Dataset entries
[START]
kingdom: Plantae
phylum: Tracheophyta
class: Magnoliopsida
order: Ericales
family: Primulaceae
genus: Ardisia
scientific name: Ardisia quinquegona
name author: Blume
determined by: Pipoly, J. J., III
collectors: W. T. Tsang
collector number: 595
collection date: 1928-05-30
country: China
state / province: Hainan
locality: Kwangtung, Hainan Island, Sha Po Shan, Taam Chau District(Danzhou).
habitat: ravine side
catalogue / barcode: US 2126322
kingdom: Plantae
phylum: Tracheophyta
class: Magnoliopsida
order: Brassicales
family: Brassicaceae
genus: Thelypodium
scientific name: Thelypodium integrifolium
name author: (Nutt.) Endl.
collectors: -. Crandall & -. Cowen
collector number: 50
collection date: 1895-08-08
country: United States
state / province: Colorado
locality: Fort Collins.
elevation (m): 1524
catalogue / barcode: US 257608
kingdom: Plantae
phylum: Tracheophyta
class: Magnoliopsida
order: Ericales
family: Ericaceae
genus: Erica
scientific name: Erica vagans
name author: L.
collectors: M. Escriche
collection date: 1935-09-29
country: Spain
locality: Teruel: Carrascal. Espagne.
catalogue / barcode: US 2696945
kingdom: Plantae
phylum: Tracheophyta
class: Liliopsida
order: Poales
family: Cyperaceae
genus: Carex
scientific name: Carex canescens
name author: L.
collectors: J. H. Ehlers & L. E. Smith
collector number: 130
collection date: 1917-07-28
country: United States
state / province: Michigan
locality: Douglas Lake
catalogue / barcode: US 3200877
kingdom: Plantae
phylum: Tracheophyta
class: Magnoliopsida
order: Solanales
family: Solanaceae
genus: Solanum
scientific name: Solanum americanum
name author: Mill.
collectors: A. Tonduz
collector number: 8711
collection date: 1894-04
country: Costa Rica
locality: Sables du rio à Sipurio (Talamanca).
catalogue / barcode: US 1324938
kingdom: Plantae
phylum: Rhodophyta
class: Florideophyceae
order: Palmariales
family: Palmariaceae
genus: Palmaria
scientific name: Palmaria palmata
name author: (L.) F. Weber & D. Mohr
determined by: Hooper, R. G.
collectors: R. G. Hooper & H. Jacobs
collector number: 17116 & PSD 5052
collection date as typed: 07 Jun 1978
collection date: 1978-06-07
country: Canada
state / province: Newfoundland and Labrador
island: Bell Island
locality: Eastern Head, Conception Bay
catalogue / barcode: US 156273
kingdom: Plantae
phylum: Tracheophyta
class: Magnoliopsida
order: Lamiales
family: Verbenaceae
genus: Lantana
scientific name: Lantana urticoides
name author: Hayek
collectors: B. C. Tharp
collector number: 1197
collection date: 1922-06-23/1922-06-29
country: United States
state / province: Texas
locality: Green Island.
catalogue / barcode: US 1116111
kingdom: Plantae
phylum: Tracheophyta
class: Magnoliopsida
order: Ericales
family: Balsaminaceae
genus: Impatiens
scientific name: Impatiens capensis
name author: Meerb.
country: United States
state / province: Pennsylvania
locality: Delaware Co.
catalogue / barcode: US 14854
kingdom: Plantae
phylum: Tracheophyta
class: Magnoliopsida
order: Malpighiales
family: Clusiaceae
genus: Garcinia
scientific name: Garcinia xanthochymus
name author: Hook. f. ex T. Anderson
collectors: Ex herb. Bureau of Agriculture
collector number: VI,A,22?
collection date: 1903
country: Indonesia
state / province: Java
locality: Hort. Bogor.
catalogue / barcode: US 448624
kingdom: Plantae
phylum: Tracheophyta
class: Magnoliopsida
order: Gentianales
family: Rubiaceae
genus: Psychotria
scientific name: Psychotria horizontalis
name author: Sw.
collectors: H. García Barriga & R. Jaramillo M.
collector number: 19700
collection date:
[END]
▸ CHALLENGE: Output every line of the items above unchanged.

▸ TASK ANSWER:
kingdom: Plantae
phylum: Tracheophyta
class: Magnoliopsida
order: Ericales
family: Primulaceae
genus: Ardisia
scientific name: Ardisia quinquegona
name author: Blume
determined by: Pipoly, J. J., III
collectors: W. T. Tsang
collector number: 595
collection date: 1928-05-30
country: China
state / province: Hainan
locality: Kwangtung, Hainan Island, Sha Po Shan, Taam Chau District(Danzhou).
habitat: ravine side
catalogue / barcode: US 2126322
kingdom: Plantae
phylum: Tracheophyta
class: Magnoliopsida
order: Brassicales
family: Brassicaceae
genus: Thelypodium
scientific name: Thelypodium integrifolium
name author: (Nutt.) Endl.
collectors: -. Crandall & -. Cowen
collector number: 50
collection date: 1895-08-08
country: United States
state / province: Colorado
locality: Fort Collins.
elevation (m): 1524
catalogue / barcode: US 257608
kingdom: Plantae
phylum: Tracheophyta
class: Magnoliopsida
order: Ericales
family: Ericaceae
genus: Erica
scientific name: Erica vagans
name author: L.
collectors: M. Escriche
collection date: 1935-09-29
country: Spain
locality: Teruel: Carrascal. Espagne.
catalogue / barcode: US 2696945
kingdom: Plantae
phylum: Tracheophyta
class: Liliopsida
order: Poales
family: Cyperaceae
genus: Carex
scientific name: Carex canescens
name author: L.
collectors: J. H. Ehlers & L. E. Smith
collector number: 130
collection date: 1917-07-28
country: United States
state / province: Michigan
locality: Douglas Lake
catalogue / barcode: US 3200877
kingdom: Plantae
phylum: Tracheophyta
class: Magnoliopsida
order: Solanales
family: Solanaceae
genus: Solanum
scientific name: Solanum americanum
name author: Mill.
collectors: A. Tonduz
collector number: 8711
collection date: 1894-04
country: Costa Rica
locality: Sables du rio à Sipurio (Talamanca).
catalogue / barcode: US 1324938
kingdom: Plantae
phylum: Rhodophyta
class: Florideophyceae
order: Palmariales
family: Palmariaceae
genus: Palmaria
scientific name: Palmaria palmata
name author: (L.) F. Weber & D. Mohr
determined by: Hooper, R. G.
collectors: R. G. Hooper & H. Jacobs
collector number: 17116 & PSD 5052
collection date as typed: 07 Jun 1978
collection date: 1978-06-07
country: Canada
state / province: Newfoundland and Labrador
island: Bell Island
locality: Eastern Head, Conception Bay
catalogue / barcode: US 156273
kingdom: Plantae
phylum: Tracheophyta
class: Magnoliopsida
order: Lamiales
family: Verbenaceae
genus: Lantana
scientific name: Lantana urticoides
name author: Hayek
collectors: B. C. Tharp
collector number: 1197
collection date: 1922-06-23/1922-06-29
country: United States
state / province: Texas
locality: Green Island.
catalogue / barcode: US 1116111
kingdom: Plantae
phylum: Tracheophyta
class: Magnoliopsida
order: Ericales
family: Balsaminaceae
genus: Impatiens
scientific name: Impatiens capensis
name author: Meerb.
country: United States
state / province: Pennsylvania
locality: Delaware Co.
catalogue / barcode: US 14854
kingdom: Plantae
phylum: Tracheophyta
class: Magnoliopsida
order: Malpighiales
family: Clusiaceae
genus: Garcinia
scientific name: Garcinia xanthochymus
name author: Hook. f. ex T. Anderson
collectors: Ex herb. Bureau of Agriculture
collector number: VI,A,22?
collection date: 1903
country: Indonesia
state / province: Java
locality: Hort. Bogor.
catalogue / barcode: US 448624
kingdom: Plantae
phylum: Tracheophyta
class: Magnoliopsida
order: Gentianales
family: Rubiaceae
genus: Psychotria
scientific name: Psychotria horizontalis
name author: Sw.
collectors: H. García Barriga & R. Jaramillo M.
collector number: 19700
collection date:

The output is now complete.